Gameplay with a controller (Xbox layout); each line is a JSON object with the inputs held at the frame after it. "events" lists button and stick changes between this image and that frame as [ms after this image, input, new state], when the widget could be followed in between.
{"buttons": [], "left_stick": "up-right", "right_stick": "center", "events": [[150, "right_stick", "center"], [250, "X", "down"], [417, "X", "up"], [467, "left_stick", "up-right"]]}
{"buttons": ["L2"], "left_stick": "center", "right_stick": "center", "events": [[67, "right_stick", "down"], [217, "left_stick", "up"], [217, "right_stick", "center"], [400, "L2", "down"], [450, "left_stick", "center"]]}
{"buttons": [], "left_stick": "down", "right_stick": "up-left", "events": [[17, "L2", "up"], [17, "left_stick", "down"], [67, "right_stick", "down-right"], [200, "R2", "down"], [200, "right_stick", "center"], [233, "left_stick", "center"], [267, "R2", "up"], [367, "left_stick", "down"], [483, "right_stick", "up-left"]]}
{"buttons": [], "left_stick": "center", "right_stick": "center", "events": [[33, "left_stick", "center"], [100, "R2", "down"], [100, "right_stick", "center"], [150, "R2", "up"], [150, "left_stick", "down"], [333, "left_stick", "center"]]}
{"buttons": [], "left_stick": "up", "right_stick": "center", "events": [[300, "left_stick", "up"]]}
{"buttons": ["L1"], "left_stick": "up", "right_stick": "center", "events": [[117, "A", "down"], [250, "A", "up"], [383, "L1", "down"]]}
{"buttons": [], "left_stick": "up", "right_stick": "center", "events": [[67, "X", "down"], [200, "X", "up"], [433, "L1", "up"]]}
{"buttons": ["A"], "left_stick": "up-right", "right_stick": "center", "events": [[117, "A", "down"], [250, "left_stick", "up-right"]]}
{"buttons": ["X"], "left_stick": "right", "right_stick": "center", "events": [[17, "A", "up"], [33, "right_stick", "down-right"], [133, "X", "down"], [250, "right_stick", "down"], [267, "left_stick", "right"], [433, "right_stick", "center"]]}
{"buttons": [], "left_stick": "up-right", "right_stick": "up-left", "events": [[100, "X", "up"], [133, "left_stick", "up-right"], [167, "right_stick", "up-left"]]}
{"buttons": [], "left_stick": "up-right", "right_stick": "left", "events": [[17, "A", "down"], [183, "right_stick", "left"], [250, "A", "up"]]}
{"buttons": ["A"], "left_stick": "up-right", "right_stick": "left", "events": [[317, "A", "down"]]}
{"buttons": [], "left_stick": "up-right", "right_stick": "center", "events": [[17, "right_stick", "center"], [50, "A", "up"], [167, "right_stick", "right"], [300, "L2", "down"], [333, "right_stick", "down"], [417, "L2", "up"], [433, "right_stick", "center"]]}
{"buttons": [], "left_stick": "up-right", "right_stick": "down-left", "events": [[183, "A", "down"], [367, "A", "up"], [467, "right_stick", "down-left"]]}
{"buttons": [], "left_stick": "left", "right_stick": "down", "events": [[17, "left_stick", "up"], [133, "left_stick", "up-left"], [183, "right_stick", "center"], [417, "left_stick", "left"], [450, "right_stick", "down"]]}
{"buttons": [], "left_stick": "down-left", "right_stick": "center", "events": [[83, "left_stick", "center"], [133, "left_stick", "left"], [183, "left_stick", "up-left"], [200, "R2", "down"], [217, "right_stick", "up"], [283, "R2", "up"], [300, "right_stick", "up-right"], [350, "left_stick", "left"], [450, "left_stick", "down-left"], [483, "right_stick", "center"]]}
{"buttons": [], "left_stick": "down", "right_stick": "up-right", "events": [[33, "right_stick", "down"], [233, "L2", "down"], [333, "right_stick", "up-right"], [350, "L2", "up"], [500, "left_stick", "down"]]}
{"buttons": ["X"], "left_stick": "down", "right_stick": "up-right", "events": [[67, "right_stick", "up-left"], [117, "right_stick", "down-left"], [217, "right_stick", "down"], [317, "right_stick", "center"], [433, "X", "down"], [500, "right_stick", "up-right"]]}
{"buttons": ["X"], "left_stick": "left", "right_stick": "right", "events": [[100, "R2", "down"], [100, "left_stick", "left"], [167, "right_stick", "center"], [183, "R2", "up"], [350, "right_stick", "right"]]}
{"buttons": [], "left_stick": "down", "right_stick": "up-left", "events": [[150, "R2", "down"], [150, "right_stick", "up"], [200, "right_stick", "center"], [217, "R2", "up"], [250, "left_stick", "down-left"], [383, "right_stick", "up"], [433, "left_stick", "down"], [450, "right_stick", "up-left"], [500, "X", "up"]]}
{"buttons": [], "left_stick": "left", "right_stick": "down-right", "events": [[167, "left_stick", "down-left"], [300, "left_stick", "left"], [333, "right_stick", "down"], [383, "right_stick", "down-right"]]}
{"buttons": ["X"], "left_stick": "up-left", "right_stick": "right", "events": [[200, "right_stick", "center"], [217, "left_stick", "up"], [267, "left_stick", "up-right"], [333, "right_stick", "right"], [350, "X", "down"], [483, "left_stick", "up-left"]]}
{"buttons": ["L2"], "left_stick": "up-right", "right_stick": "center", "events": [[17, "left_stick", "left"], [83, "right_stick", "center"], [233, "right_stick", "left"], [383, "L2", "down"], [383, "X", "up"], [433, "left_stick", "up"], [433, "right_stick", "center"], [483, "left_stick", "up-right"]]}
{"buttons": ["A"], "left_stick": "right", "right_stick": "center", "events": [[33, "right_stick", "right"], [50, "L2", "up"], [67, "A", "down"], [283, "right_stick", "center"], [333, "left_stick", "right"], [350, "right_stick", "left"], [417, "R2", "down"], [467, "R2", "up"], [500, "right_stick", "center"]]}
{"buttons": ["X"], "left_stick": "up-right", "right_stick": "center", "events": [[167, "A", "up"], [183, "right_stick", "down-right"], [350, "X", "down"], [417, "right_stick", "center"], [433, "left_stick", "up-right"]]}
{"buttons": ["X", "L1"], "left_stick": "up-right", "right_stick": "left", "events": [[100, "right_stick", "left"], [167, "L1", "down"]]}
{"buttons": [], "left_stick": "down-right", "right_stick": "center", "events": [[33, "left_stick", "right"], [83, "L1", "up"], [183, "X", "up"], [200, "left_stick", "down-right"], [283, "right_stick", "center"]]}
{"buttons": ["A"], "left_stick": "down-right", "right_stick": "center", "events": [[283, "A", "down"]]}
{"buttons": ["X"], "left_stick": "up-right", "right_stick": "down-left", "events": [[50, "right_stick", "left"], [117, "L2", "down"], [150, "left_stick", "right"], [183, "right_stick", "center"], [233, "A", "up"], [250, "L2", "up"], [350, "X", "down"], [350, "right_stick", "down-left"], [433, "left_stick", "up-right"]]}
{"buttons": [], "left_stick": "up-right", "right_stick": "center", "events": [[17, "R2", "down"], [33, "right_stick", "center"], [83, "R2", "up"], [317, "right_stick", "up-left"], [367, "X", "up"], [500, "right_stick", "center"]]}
+++
### EXERCISE:
Copy out the material above in full.

### RESPONSE BELOW:
Gameplay with a controller (Xbox layout); each line is a JSON object with the inputs held at the frame after it. "events" lists button and stick changes between this image and that frame as [ms after this image, input, new state], when the widget could be followed in between.
{"buttons": [], "left_stick": "up-right", "right_stick": "center", "events": [[150, "right_stick", "center"], [250, "X", "down"], [417, "X", "up"], [467, "left_stick", "up-right"]]}
{"buttons": ["L2"], "left_stick": "center", "right_stick": "center", "events": [[67, "right_stick", "down"], [217, "left_stick", "up"], [217, "right_stick", "center"], [400, "L2", "down"], [450, "left_stick", "center"]]}
{"buttons": [], "left_stick": "down", "right_stick": "up-left", "events": [[17, "L2", "up"], [17, "left_stick", "down"], [67, "right_stick", "down-right"], [200, "R2", "down"], [200, "right_stick", "center"], [233, "left_stick", "center"], [267, "R2", "up"], [367, "left_stick", "down"], [483, "right_stick", "up-left"]]}
{"buttons": [], "left_stick": "center", "right_stick": "center", "events": [[33, "left_stick", "center"], [100, "R2", "down"], [100, "right_stick", "center"], [150, "R2", "up"], [150, "left_stick", "down"], [333, "left_stick", "center"]]}
{"buttons": [], "left_stick": "up", "right_stick": "center", "events": [[300, "left_stick", "up"]]}
{"buttons": ["L1"], "left_stick": "up", "right_stick": "center", "events": [[117, "A", "down"], [250, "A", "up"], [383, "L1", "down"]]}
{"buttons": [], "left_stick": "up", "right_stick": "center", "events": [[67, "X", "down"], [200, "X", "up"], [433, "L1", "up"]]}
{"buttons": ["A"], "left_stick": "up-right", "right_stick": "center", "events": [[117, "A", "down"], [250, "left_stick", "up-right"]]}
{"buttons": ["X"], "left_stick": "right", "right_stick": "center", "events": [[17, "A", "up"], [33, "right_stick", "down-right"], [133, "X", "down"], [250, "right_stick", "down"], [267, "left_stick", "right"], [433, "right_stick", "center"]]}
{"buttons": [], "left_stick": "up-right", "right_stick": "up-left", "events": [[100, "X", "up"], [133, "left_stick", "up-right"], [167, "right_stick", "up-left"]]}
{"buttons": [], "left_stick": "up-right", "right_stick": "left", "events": [[17, "A", "down"], [183, "right_stick", "left"], [250, "A", "up"]]}
{"buttons": ["A"], "left_stick": "up-right", "right_stick": "left", "events": [[317, "A", "down"]]}
{"buttons": [], "left_stick": "up-right", "right_stick": "center", "events": [[17, "right_stick", "center"], [50, "A", "up"], [167, "right_stick", "right"], [300, "L2", "down"], [333, "right_stick", "down"], [417, "L2", "up"], [433, "right_stick", "center"]]}
{"buttons": [], "left_stick": "up-right", "right_stick": "down-left", "events": [[183, "A", "down"], [367, "A", "up"], [467, "right_stick", "down-left"]]}
{"buttons": [], "left_stick": "left", "right_stick": "down", "events": [[17, "left_stick", "up"], [133, "left_stick", "up-left"], [183, "right_stick", "center"], [417, "left_stick", "left"], [450, "right_stick", "down"]]}
{"buttons": [], "left_stick": "down-left", "right_stick": "center", "events": [[83, "left_stick", "center"], [133, "left_stick", "left"], [183, "left_stick", "up-left"], [200, "R2", "down"], [217, "right_stick", "up"], [283, "R2", "up"], [300, "right_stick", "up-right"], [350, "left_stick", "left"], [450, "left_stick", "down-left"], [483, "right_stick", "center"]]}
{"buttons": [], "left_stick": "down", "right_stick": "up-right", "events": [[33, "right_stick", "down"], [233, "L2", "down"], [333, "right_stick", "up-right"], [350, "L2", "up"], [500, "left_stick", "down"]]}
{"buttons": ["X"], "left_stick": "down", "right_stick": "up-right", "events": [[67, "right_stick", "up-left"], [117, "right_stick", "down-left"], [217, "right_stick", "down"], [317, "right_stick", "center"], [433, "X", "down"], [500, "right_stick", "up-right"]]}
{"buttons": ["X"], "left_stick": "left", "right_stick": "right", "events": [[100, "R2", "down"], [100, "left_stick", "left"], [167, "right_stick", "center"], [183, "R2", "up"], [350, "right_stick", "right"]]}
{"buttons": [], "left_stick": "down", "right_stick": "up-left", "events": [[150, "R2", "down"], [150, "right_stick", "up"], [200, "right_stick", "center"], [217, "R2", "up"], [250, "left_stick", "down-left"], [383, "right_stick", "up"], [433, "left_stick", "down"], [450, "right_stick", "up-left"], [500, "X", "up"]]}
{"buttons": [], "left_stick": "left", "right_stick": "down-right", "events": [[167, "left_stick", "down-left"], [300, "left_stick", "left"], [333, "right_stick", "down"], [383, "right_stick", "down-right"]]}
{"buttons": ["X"], "left_stick": "up-left", "right_stick": "right", "events": [[200, "right_stick", "center"], [217, "left_stick", "up"], [267, "left_stick", "up-right"], [333, "right_stick", "right"], [350, "X", "down"], [483, "left_stick", "up-left"]]}
{"buttons": ["L2"], "left_stick": "up-right", "right_stick": "center", "events": [[17, "left_stick", "left"], [83, "right_stick", "center"], [233, "right_stick", "left"], [383, "L2", "down"], [383, "X", "up"], [433, "left_stick", "up"], [433, "right_stick", "center"], [483, "left_stick", "up-right"]]}
{"buttons": ["A"], "left_stick": "right", "right_stick": "center", "events": [[33, "right_stick", "right"], [50, "L2", "up"], [67, "A", "down"], [283, "right_stick", "center"], [333, "left_stick", "right"], [350, "right_stick", "left"], [417, "R2", "down"], [467, "R2", "up"], [500, "right_stick", "center"]]}
{"buttons": ["X"], "left_stick": "up-right", "right_stick": "center", "events": [[167, "A", "up"], [183, "right_stick", "down-right"], [350, "X", "down"], [417, "right_stick", "center"], [433, "left_stick", "up-right"]]}
{"buttons": ["X", "L1"], "left_stick": "up-right", "right_stick": "left", "events": [[100, "right_stick", "left"], [167, "L1", "down"]]}
{"buttons": [], "left_stick": "down-right", "right_stick": "center", "events": [[33, "left_stick", "right"], [83, "L1", "up"], [183, "X", "up"], [200, "left_stick", "down-right"], [283, "right_stick", "center"]]}
{"buttons": ["A"], "left_stick": "down-right", "right_stick": "center", "events": [[283, "A", "down"]]}
{"buttons": ["X"], "left_stick": "up-right", "right_stick": "down-left", "events": [[50, "right_stick", "left"], [117, "L2", "down"], [150, "left_stick", "right"], [183, "right_stick", "center"], [233, "A", "up"], [250, "L2", "up"], [350, "X", "down"], [350, "right_stick", "down-left"], [433, "left_stick", "up-right"]]}
{"buttons": [], "left_stick": "up-right", "right_stick": "center", "events": [[17, "R2", "down"], [33, "right_stick", "center"], [83, "R2", "up"], [317, "right_stick", "up-left"], [367, "X", "up"], [500, "right_stick", "center"]]}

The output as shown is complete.